Brief: Locate every line in the material below that has the word "Svart". Copy each of those lines.
________________
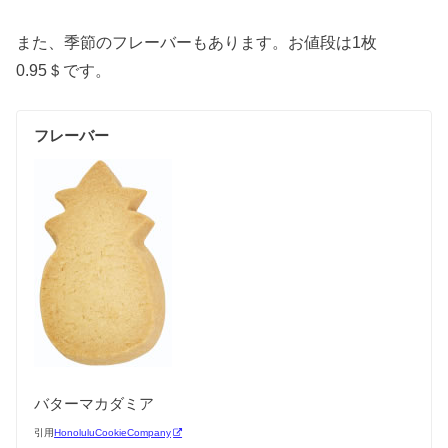
また、季節のフレーバーもあります。お値段は1枚
0.95＄です。
フレーバー
バターマカダミア
引用
HonoluluCookieCompany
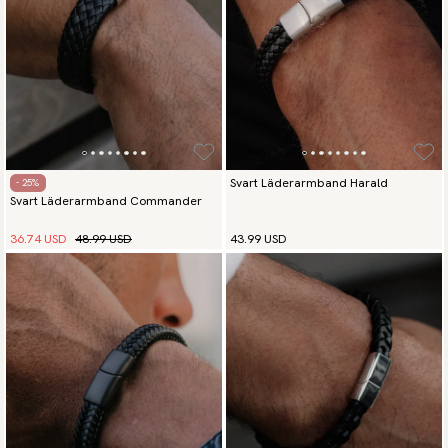
Svart Läderarmband Harald
- 25%
Svart Läderarmband Commander
36.74 USD
48.99 USD
43.99 USD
________________
Response to the exercise:
Svart Läderarmband Harald
Svart Läderarmband Commander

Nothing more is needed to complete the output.